• Exercise details
In the data below, how many lines contain the string "library"? Reply with the number only.

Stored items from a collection
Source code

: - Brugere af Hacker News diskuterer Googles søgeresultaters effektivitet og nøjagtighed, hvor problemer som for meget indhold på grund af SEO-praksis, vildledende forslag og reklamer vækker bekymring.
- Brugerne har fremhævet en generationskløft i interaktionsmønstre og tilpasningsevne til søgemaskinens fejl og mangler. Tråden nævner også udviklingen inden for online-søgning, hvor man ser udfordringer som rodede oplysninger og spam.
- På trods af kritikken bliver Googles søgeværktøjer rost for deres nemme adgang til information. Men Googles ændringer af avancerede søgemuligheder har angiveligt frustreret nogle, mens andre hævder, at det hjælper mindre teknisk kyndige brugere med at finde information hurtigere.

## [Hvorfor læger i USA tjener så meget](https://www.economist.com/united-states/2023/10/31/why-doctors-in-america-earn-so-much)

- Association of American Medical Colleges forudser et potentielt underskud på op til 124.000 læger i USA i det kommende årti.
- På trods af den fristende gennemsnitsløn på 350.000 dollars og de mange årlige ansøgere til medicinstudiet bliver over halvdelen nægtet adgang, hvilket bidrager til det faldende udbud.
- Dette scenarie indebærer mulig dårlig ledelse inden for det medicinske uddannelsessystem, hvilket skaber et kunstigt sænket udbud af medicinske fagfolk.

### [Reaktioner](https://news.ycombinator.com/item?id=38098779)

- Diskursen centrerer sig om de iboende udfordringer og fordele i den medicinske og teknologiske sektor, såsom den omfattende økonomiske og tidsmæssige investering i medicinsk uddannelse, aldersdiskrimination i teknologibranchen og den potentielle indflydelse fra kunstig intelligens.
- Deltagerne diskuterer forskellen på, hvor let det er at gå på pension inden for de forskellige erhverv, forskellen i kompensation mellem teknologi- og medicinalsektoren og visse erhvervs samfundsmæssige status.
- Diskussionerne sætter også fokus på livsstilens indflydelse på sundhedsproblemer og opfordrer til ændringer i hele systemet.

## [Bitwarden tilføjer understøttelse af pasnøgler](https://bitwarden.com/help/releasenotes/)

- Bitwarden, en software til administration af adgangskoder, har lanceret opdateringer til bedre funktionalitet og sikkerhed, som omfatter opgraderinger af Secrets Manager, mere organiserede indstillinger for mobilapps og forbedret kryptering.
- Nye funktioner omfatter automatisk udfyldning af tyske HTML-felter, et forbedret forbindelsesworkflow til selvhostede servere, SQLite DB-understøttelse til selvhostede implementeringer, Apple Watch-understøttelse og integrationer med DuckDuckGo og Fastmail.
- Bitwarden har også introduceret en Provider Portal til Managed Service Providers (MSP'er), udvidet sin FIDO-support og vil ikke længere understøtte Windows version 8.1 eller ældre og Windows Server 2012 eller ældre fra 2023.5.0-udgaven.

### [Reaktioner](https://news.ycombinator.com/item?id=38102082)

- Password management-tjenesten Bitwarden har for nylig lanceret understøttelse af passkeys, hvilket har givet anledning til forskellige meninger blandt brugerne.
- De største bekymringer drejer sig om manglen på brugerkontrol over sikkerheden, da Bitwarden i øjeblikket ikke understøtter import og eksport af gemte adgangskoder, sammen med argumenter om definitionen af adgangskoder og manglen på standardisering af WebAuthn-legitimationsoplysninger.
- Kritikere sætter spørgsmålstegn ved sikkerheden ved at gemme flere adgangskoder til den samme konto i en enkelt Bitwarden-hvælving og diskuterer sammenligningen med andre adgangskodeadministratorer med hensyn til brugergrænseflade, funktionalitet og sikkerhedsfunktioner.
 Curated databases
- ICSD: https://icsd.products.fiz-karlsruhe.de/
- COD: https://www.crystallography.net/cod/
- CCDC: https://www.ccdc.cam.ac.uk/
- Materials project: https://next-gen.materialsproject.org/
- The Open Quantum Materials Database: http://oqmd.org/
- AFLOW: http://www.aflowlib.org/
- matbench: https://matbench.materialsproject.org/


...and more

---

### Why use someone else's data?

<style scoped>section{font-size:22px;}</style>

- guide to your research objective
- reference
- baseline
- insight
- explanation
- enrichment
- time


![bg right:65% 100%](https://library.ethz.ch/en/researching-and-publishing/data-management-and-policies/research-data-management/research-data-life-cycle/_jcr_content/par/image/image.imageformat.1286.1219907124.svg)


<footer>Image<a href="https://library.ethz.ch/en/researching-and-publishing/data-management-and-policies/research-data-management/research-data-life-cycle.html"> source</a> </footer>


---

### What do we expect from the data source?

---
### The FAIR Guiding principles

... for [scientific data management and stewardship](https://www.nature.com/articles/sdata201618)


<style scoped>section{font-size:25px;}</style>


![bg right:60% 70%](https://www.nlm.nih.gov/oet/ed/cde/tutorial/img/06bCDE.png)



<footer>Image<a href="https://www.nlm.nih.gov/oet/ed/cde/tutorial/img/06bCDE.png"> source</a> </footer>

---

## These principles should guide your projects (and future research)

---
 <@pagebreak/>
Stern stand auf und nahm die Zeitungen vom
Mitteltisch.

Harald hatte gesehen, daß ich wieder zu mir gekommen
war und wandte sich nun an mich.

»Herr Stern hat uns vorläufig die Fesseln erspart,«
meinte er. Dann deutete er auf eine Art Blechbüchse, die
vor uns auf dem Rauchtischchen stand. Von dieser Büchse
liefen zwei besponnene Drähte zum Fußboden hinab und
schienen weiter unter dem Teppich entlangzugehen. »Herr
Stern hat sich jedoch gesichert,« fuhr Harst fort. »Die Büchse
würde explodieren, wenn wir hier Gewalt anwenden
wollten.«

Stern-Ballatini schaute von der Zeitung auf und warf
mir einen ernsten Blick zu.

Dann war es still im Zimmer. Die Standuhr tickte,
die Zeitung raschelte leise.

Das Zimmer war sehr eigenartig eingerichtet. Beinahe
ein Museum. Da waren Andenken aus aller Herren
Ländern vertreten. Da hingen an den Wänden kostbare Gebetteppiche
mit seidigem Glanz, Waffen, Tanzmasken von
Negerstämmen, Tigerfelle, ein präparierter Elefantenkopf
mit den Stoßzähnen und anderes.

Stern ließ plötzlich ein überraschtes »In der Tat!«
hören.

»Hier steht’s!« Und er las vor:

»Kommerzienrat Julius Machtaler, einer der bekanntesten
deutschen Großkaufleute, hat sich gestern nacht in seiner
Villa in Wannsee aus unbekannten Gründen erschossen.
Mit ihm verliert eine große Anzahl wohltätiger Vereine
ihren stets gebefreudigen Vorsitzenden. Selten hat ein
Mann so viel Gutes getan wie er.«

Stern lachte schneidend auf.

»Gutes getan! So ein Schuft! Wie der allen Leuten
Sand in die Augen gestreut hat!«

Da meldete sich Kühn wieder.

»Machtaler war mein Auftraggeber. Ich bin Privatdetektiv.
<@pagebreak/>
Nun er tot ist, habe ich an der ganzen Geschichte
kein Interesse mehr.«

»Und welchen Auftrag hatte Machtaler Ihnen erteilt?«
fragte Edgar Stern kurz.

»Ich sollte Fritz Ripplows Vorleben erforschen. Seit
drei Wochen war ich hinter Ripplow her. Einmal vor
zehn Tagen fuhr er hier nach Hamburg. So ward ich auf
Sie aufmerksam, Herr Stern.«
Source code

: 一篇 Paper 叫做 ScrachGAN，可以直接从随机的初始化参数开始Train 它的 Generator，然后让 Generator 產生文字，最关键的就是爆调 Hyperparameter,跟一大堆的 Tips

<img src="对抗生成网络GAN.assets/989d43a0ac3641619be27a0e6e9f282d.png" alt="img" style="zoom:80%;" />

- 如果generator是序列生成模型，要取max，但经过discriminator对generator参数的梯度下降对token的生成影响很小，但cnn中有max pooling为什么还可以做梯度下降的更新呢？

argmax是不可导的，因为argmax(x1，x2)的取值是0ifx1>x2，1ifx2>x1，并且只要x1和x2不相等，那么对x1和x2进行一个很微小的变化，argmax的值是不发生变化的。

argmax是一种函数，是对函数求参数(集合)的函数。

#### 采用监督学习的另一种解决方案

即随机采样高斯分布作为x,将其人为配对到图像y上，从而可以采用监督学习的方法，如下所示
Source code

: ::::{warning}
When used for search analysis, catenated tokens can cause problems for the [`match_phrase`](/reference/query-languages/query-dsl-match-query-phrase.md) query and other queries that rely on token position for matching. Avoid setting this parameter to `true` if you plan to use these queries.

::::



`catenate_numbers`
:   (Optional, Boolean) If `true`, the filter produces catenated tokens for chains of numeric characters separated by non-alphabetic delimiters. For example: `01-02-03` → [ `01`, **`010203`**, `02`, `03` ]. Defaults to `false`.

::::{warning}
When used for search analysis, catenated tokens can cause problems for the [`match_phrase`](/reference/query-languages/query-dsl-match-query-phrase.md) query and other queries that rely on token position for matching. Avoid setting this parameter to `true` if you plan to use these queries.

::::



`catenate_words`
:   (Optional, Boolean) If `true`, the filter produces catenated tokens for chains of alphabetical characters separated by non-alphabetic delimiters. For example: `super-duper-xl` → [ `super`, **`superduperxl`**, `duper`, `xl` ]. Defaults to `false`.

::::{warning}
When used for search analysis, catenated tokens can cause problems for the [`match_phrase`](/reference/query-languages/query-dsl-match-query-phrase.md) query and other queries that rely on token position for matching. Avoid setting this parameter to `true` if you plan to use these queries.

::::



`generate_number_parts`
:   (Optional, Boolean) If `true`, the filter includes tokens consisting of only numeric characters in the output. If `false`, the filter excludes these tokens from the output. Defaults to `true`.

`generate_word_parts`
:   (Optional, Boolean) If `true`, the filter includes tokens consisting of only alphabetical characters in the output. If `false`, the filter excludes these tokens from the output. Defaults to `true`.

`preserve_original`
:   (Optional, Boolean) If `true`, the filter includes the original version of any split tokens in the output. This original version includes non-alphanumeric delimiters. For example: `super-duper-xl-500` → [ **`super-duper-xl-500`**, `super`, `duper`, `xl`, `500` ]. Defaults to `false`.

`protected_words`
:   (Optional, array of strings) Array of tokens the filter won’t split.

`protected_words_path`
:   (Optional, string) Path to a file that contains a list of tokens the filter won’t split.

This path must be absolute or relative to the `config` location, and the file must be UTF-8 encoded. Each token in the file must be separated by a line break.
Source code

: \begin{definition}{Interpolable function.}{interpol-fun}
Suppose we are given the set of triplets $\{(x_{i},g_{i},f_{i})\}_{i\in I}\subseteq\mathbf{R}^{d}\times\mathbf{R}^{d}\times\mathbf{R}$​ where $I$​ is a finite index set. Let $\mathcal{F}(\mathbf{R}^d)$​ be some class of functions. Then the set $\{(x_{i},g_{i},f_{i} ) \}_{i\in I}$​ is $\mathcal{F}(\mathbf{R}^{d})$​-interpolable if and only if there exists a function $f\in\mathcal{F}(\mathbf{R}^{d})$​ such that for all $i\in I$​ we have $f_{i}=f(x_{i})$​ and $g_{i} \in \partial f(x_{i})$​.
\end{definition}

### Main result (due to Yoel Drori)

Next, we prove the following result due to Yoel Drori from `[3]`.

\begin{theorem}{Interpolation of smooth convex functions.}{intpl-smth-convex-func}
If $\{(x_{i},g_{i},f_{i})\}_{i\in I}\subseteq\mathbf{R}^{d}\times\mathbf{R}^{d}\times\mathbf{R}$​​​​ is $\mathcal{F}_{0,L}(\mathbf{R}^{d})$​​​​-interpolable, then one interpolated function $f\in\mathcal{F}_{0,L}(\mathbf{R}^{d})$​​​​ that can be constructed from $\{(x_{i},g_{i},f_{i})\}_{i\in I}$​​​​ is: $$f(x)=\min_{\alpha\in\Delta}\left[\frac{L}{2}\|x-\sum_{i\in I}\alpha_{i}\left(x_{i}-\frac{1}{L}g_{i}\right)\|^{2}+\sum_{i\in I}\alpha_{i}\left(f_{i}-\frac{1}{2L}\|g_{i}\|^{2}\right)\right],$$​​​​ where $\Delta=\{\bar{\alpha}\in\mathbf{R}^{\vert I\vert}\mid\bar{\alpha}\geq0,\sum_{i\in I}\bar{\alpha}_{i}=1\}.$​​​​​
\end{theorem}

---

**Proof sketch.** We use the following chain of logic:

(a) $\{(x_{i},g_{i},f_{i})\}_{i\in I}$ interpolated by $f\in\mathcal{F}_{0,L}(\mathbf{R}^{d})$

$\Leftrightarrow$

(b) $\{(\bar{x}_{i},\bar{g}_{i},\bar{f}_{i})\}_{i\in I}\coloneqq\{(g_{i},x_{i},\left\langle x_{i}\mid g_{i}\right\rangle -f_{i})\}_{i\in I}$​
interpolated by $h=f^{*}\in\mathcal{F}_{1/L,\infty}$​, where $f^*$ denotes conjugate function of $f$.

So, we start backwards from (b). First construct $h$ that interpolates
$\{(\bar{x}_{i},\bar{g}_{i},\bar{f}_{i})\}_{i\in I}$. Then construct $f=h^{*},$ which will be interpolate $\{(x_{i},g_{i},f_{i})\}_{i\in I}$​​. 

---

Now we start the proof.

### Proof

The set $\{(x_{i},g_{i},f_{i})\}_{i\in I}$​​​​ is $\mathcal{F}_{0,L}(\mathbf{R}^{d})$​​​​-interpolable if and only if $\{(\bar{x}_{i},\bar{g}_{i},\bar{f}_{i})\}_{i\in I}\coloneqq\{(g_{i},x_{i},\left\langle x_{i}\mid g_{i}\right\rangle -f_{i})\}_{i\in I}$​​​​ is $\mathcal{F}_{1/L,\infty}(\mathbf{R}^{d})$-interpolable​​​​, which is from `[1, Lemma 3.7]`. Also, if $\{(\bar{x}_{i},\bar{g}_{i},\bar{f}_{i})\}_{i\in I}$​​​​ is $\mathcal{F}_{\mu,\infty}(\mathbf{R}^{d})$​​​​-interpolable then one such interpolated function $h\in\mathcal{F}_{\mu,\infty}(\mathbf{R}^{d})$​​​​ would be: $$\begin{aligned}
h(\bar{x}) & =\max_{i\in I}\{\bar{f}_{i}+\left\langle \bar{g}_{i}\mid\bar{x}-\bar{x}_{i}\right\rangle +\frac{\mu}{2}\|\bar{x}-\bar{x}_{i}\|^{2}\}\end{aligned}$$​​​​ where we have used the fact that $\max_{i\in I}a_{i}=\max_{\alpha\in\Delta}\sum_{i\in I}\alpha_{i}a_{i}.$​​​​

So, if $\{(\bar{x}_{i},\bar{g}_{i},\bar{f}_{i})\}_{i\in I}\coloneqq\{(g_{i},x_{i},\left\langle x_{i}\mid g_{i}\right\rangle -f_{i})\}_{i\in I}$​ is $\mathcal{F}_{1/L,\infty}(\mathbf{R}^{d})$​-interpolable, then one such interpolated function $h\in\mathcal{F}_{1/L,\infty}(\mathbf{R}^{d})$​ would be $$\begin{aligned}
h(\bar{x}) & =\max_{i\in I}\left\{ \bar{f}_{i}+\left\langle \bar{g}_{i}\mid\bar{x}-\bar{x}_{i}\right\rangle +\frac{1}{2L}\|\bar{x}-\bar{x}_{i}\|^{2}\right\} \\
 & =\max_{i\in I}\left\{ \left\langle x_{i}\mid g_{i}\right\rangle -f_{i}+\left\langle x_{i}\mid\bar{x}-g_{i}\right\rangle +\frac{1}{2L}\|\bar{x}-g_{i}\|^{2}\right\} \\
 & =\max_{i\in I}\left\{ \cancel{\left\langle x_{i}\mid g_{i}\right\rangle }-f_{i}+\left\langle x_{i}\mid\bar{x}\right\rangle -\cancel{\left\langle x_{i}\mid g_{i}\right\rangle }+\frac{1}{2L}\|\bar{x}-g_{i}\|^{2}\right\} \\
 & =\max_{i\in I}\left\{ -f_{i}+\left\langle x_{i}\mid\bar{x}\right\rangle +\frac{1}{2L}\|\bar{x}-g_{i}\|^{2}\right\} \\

• Written solution
2